LONDON (Alliance News) - BG Group PLC said its pretax profit soared in its second quarter due to strong performance at its liquefied natural gas division, allowing the company to increase its interim dividend by 10%.

The FTSE 100-listed natural gas company said its pretax profit jumped 47% to USD2.13 billion for the three months ended June 30 from USD1.45 billion the previous year as revenues increased 25% to USD5.51 billion from USD4.41 billion.

BG Group shares were up 3.1% to 1,217.38 pence, putting it amongst the top three FTSE 100 risers during early trading on Thursday.

The company said its liquefied natural gas operations achieved additional cargoes and favourable oil prices during the period, pushing up its revenues by 44%, while it deferred certain planned maintenance shutdown activity in the UK until later in the year.

BG Group said its LNG division delivered volumes were 29% higher, with higher realised prices in Asian and South American markets, and its oil volumes increased substantially and achieved higher prices also.

However, BG Group said its operating costs increased 33% to USD3.61 billion from USD2.72 billion with particular costs in its upstream operations and it achieved lower LNG cargo margins, slightly offsetting its profits.

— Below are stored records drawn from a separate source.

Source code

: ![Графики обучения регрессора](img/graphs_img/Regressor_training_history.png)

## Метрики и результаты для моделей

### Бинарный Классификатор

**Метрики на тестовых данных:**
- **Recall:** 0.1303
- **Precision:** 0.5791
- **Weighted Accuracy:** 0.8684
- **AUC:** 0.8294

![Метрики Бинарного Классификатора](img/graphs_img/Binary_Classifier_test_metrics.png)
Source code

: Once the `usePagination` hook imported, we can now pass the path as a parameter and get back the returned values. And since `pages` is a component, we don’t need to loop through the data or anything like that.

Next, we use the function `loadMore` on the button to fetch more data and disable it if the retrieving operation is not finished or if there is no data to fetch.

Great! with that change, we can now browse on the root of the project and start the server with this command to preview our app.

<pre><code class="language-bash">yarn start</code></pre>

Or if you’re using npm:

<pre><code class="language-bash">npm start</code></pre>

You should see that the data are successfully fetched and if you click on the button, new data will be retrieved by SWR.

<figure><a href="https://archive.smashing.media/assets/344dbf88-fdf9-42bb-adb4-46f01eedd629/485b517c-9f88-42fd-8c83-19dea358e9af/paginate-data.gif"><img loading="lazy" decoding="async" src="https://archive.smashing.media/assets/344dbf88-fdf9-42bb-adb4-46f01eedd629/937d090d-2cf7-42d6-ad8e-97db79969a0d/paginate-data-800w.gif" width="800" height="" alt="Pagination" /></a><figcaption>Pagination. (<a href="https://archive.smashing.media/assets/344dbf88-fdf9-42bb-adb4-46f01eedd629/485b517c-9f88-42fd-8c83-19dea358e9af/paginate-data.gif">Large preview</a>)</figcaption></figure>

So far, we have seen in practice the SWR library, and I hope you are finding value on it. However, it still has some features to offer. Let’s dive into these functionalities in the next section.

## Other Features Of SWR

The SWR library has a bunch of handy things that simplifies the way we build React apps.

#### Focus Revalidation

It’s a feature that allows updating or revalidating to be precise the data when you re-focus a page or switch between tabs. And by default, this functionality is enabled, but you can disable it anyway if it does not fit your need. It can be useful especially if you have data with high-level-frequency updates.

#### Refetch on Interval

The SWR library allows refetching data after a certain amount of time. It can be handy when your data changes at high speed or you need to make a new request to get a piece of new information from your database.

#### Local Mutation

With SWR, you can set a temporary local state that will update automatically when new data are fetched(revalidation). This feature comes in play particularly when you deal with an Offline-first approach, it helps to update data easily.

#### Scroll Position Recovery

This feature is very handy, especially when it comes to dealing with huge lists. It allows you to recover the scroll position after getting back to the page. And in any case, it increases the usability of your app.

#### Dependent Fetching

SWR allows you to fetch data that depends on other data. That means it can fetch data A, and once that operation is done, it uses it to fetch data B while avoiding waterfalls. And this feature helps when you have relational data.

Despite this, the company increased its interim dividend by 10% to 8.47 pence per share when compared to the previous year.

The company also said its first half pretax profit increased 13% to USD4.02 billion from USD3.55 billion previously with a 13% increase in revenues to USD10.49 billion from USD9.32 billion.

In the first quarter the company reported lower profits due to struggles in Egypt, where its sales volumes have fallen 35% from its fourth quarter to 66,000 barrels of oil equivalent per day.

BG Group said in May that the amount of oil being diverted to the domestic market in Egypt remains well above its contractual commitments, and the reservoir performance in the country is continuing to deteriorate. The company is entitled to a lower share of production when oil is diverted into the domestic market.

At the time, the company said its 2014 production guidance remains unchanged at 590,000 to 630,000 barrels of oil equivalent a day at reference conditions, although production is now expected to be at the lower end of the range, given the issues in Egypt.

On Thursday, BG reiterated its production guidance and said that due to delayed maintenance shutdowns in the UK, now planned for the fourth quarter, volumes as expected to be slightly below the second quarter for the remainder of the year.